That’s something Jamal can speak to as well — after all, he’s paid to take this class five times now. He calls his time in this classroom “invaluable” and says he wants to become a venture capitalist one day that helps other startups.
The conversation carries on and Jamal notes how he’s an “all-or-nothing person.” Skvarla sees another teaching moment.
“I challenge you to correct yourself and say, ‘I have been an all or nothing person’ — it leaves you the option to be something else in the future,” she says. “It recognizes what you have done, but doesn’t define yourself as so final. You’ve been interacting with the world from a place of an all-or-nothing space, but that doesn’t mean that has to be who you are.”
4:10 p.m.
Over the past year, Skvarla has helped 29 inmates graduate from her 12-session entrepreneurship class, which culminates with business pitch presentation days attended by leaders in the community like Portland Mayor Charlie Hales — it’s like TechStars Demo Day, only with aspiring entrepreneurs behind bars.
Her company also offers “The Long Haul,” a separate program meant to help inmates land jobs and see their startup ideas come to fruition when they are released.
“The program is very popular with adults in custody at the Columbia River Correctional Institution and they seem to really enjoy what she teaches,” said Dawnell Meyer, an administrator with the Oregon Department of Corrections. “It seems to really focus on practical skills for working, regardless of whether you want to own your a business or work for someone else. We like that.”
As we ride back to her office in Northeast Portland, I ask Skvarla why she does this.
“To prove that we need to invest in people with criminal records,” she responds.
Skvarla explains that with the way the prison system is set up in the U.S., 95 percent of people eventually are released. But the problem, she said, is that they aren’t prepared to stay away from activities that got them in prison in the first place. The fact that they have a criminal record doesn’t help, either.
“If we don’t help them prepare to somehow be better at life, then all the coping mechanisms they used before, they’re going to kick in again,” she said. “There’s no logic to that — it’s like, oh, you did bad things, you went away, you come out, and now we’ll give you fewer tools to do better things. That makes no sense whatsoever — logically, emotionally, socially, whatever.”
A Social Ignition, funded by private donations, is meant to be the support system that helps inmates gain the skills necessary to build a positive, productive lifestyle. It’s different than other classes offered inside prisons, most of which are based off traditional education models.
“The problem is, for most of these guys, traditional education didn’t work for them,” Skvarla said. “We’re not banking knowledge to them, saying that I know all the things and now you will know all the things. That’s not what this is about. It’s about finding our own answers to stuff.”
A Social Ignition also isn’t about second chances, nor is it something like The Innocence Project, Skvarla explains.
Instead, it’s a program that looks at life as a cumulative process — and one that focuses on a better future.

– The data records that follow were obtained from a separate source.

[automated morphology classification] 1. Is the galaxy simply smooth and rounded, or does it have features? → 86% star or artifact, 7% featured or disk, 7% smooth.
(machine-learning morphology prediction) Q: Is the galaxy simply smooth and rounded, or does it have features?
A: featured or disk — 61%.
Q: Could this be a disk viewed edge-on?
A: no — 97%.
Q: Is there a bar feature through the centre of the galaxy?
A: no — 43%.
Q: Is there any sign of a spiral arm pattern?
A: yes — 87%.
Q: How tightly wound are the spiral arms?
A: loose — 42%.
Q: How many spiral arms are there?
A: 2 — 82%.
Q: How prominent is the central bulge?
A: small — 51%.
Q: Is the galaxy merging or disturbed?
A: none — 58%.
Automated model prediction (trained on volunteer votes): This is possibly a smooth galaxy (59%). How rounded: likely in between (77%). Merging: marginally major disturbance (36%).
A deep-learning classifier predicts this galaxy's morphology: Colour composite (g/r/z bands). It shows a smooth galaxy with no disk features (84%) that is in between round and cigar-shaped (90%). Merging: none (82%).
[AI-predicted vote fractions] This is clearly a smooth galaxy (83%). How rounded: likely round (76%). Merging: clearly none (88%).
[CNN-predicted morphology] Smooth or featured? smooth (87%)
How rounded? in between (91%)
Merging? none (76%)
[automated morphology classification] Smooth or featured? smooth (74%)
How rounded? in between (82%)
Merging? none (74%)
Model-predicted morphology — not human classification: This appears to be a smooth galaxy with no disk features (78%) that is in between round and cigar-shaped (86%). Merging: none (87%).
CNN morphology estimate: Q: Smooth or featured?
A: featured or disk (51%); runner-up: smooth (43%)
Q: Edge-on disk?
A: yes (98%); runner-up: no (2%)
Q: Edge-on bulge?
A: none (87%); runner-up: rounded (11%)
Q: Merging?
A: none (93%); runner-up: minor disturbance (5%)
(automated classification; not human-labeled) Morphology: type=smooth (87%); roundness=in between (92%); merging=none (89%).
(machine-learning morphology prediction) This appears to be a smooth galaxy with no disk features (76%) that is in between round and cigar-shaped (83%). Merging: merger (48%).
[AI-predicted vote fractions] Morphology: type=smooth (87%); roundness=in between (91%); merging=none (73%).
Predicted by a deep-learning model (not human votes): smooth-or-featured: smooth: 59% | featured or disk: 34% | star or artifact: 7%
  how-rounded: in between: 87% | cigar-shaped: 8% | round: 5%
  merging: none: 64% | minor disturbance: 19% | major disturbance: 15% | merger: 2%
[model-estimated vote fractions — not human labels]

“I’m not going to judge why you did something illegal and whether or not that makes you a good person,” Skvarla said. “The point is, where are we going from here? And what can you take from that experience to propel you forward? Whether or not what we did in our experiences landed us in prison or not, we are all building on our experiences to take us to the next thing.”
Part of her company’s mission is to change the thinking outside of the prison gates, too. Skvarla brings in mentors each week — CEOs, entrepreneurs, people who have been incarcerated before — to help shift the stereotype and stigma that people assume exists among the inmates living behind bars.
It’s been a year since Skvarla first began teaching this class, and there are a few success stories already. Take, for example, Jason Buckley, who opened up a hot dog stand in Portland after leaving prison and graduating from A Social Ignition.
Skvarla said there’s a culture building around the class, one that’s somewhat of a counter-culture to playing poker, watching TV, or other activities available to inmates.
She admits that “it might take a few times” for some of the inmates to embrace what her class tries to provide. But it’s clearly already having an effect on many hopeful entrepreneurs.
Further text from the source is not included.